[The History of Rome (Volumes 1-5) by Theodor Mommsen]@TWC D-Link bookThe History of Rome (Volumes 1-5) CHAPTER XV 2/46
Italian soil gave birth in ancient times to burlesque tragedy, and in modern times to mock-heroic poetry.
In rhetoric and histrionic art especially no other nation equalled or equals the Italians.
But in the more perfect kinds of art they have hardly advanced beyond dexterity of execution, and no epoch of their literature has produced a true epos or a genuine drama.

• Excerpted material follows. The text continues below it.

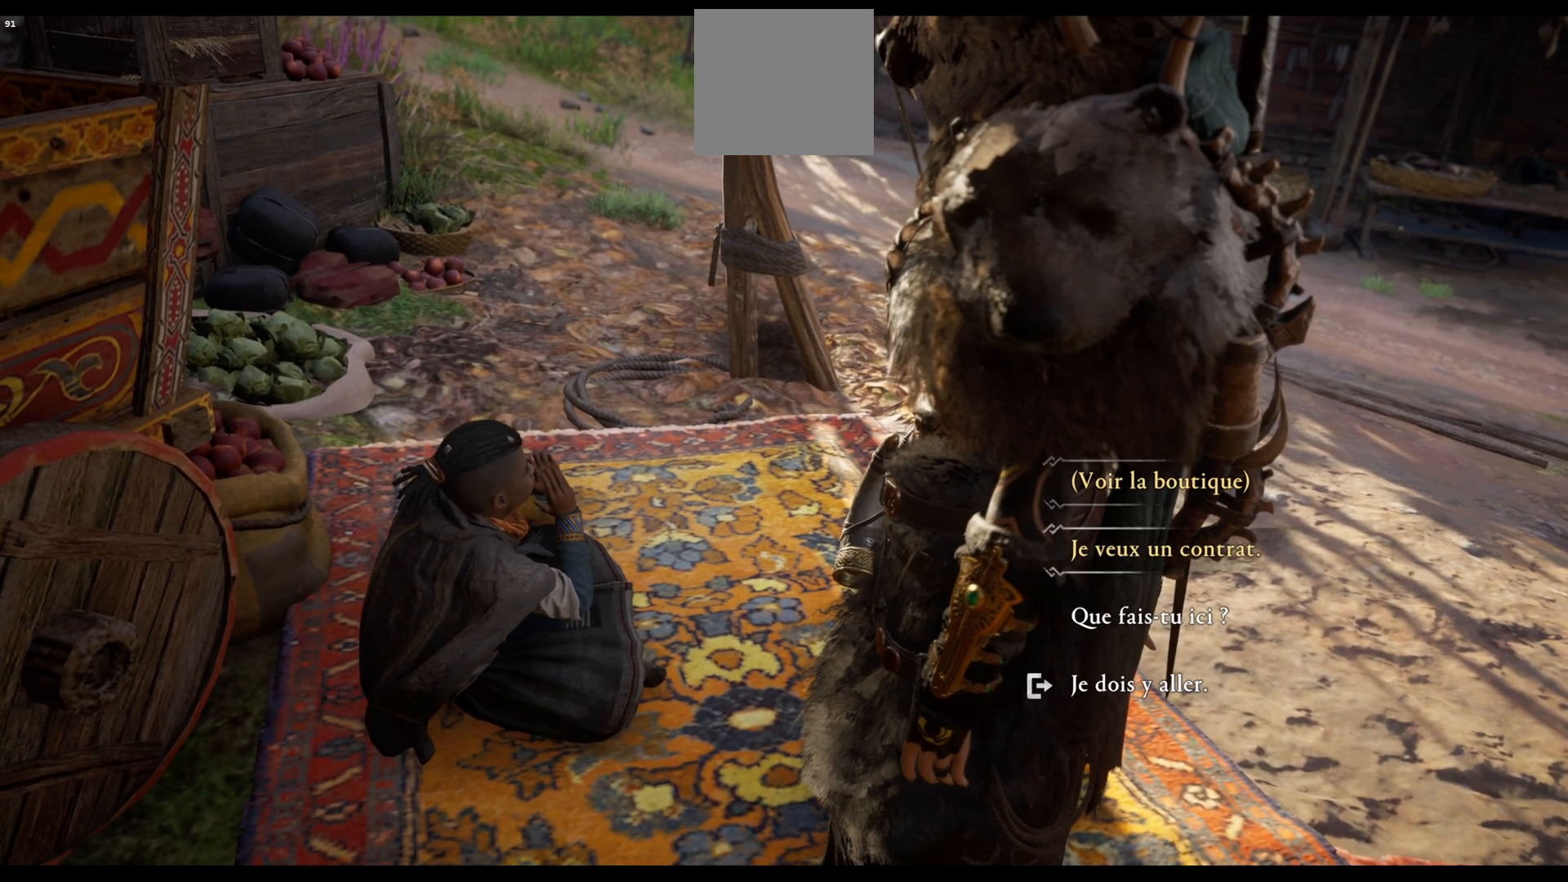
{"buttons": ["A"], "left_stick": "center", "right_stick": "center", "events": [[17, "DPAD_DOWN", "down"], [100, "DPAD_DOWN", "up"], [150, "DPAD_DOWN", "down"], [250, "DPAD_DOWN", "up"], [383, "A", "down"]]}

The very highest literary works that have been successfully produced in Italy, divine poems like Dante's Commedia, and historical treatises such as those of Sallust and Macchiavelli, of Tacitus and Colletta, are pervaded by a passion more rhetorical than spontaneous. Even in music, both in ancient and modern times, really creative talent has been far less conspicuous than the accomplishment which speedily assumes the character of virtuosoship, and enthrones in the room of genuine and genial art a hollow and heart-withering idol.
The field of the inward in art--so far as we may in the case of art distinguish an inward and an outward at all--is not that which has fallen to the Italian as his special province; the power of beauty, to have its full effect upon him, must be placed not ideally before his mind, but sensuously before his eyes.